O toi, image inanimée et toujours présente! toi dont le sang doit voiler de deuil la terre et les cieux! J'ignore ce que tu es maintenant! mais si tu vois ce que je suis, je crois que tu me pardonnes ce que ne pardonnera jamais ni ton Dieu ni mon propre cœur. – Adieu! je ne dois, je n'ose toucher ce que j'ai fait. Je sortis des mêmes entrailles que toi; j'ai sucé le même sein; je t'ai souvent pressé dans mes bras; souvent nos jeux enfantins se confondirent; et voilà que je ne puis plus t'approcher, que je n'ose pas même faire pour toi ce que tu aurais fait pour moi: – réunir tes membres dans leur tombeau, – le premier tombeau creusé pour les mortels. Mais ce tombeau, qui l'a creusé? O terre! ô terre! voilà le trésor que je dépose dans ton sein, en récompense de tous ceux que j'ai reçus de toi. – Au désert maintenant!

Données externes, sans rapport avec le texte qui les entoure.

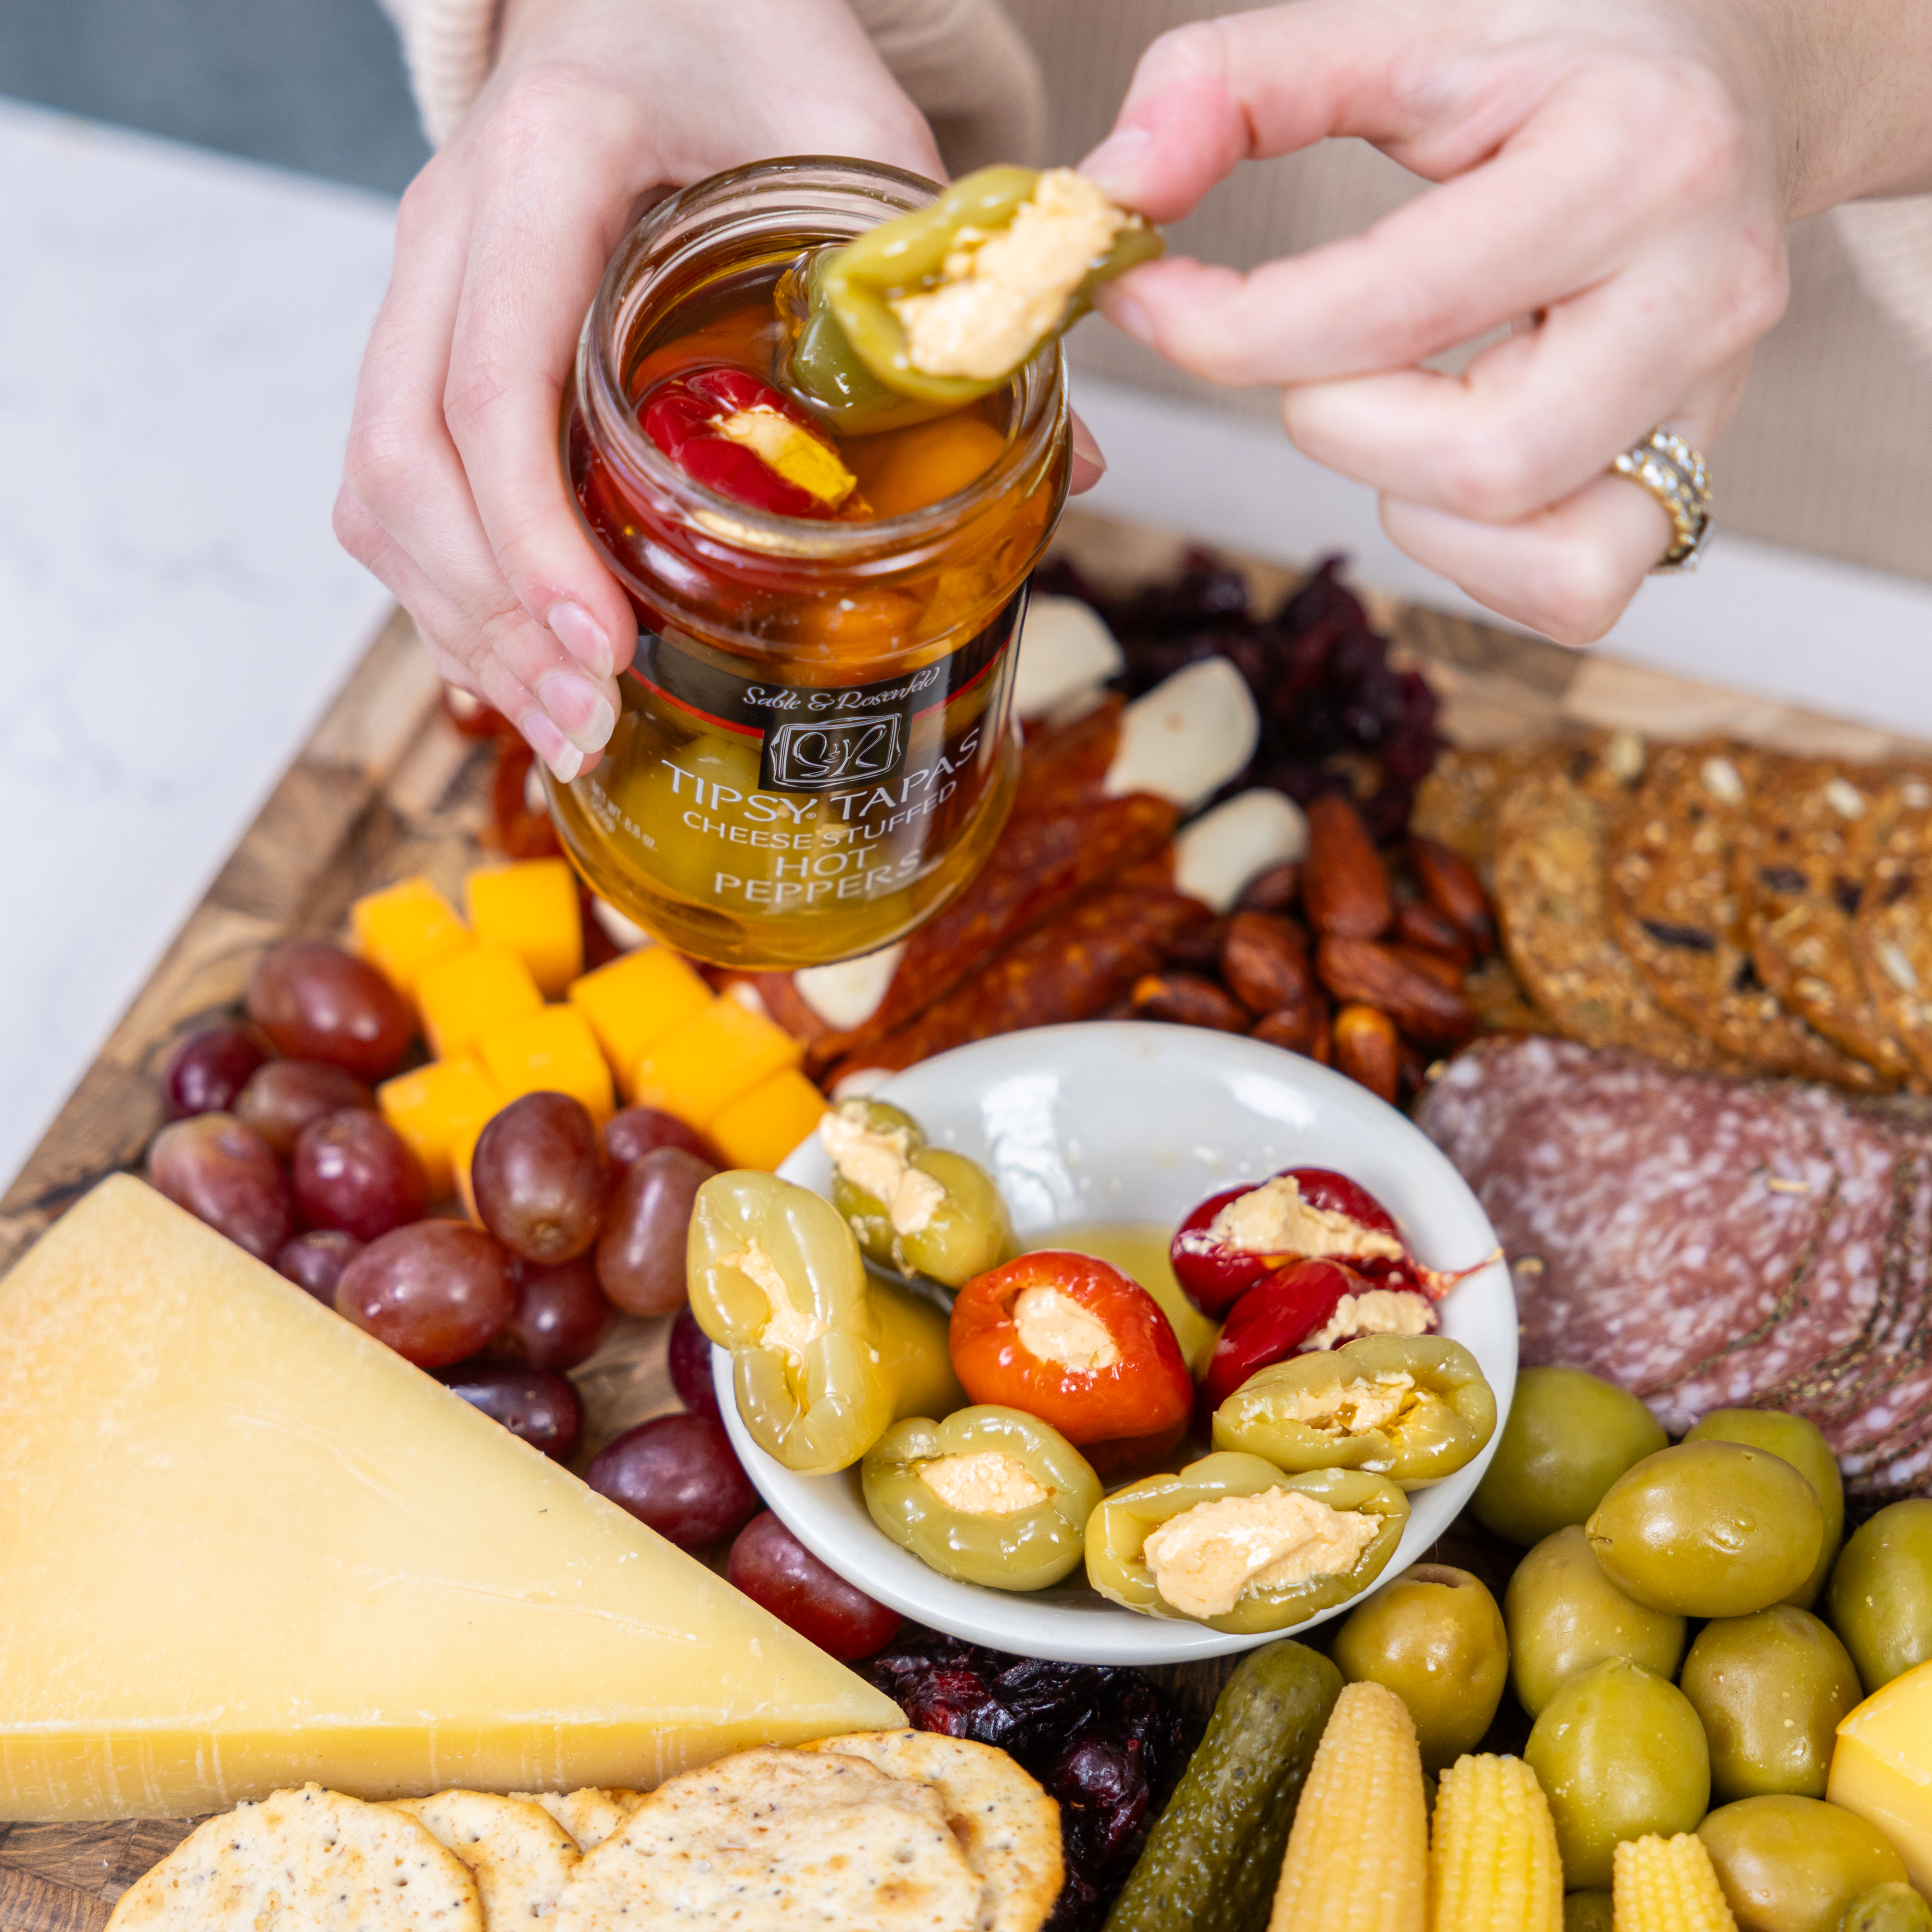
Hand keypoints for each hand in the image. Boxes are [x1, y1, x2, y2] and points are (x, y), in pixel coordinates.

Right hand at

Cruelle et prématurée fut ta mort, ô mon frère! et moi seule, de tous ceux qui pleurent sur toi, je ne puis verser de larmes. Mon devoir est désormais de sécher des pleurs, et non pas d'en répandre. Mais pourtant, de tous ceux qui gémissent, nul ne gémit comme moi, non-seulement sur toi, mais sur celui qui t'a frappé. Allons, Caïn! je supporterai la moitié de ton fardeau.
Nous marcherons à l'orient d'Éden; cette ligne est plus désolée: elle me convient davantage.
Marche le premier! tu seras mon guide, et puisse être le tien notre Dieu! Allons chercher nos enfans.
Celui qui repose ici n'en avait pas; j'ai tari la source d'une race vertueuse qui eût bientôt charmé les nœuds d'une union récente. Hélas! en les joignant plus tard aux enfans d'Abel, la dureté de mon naturel se fût adoucie chez eux! Abel!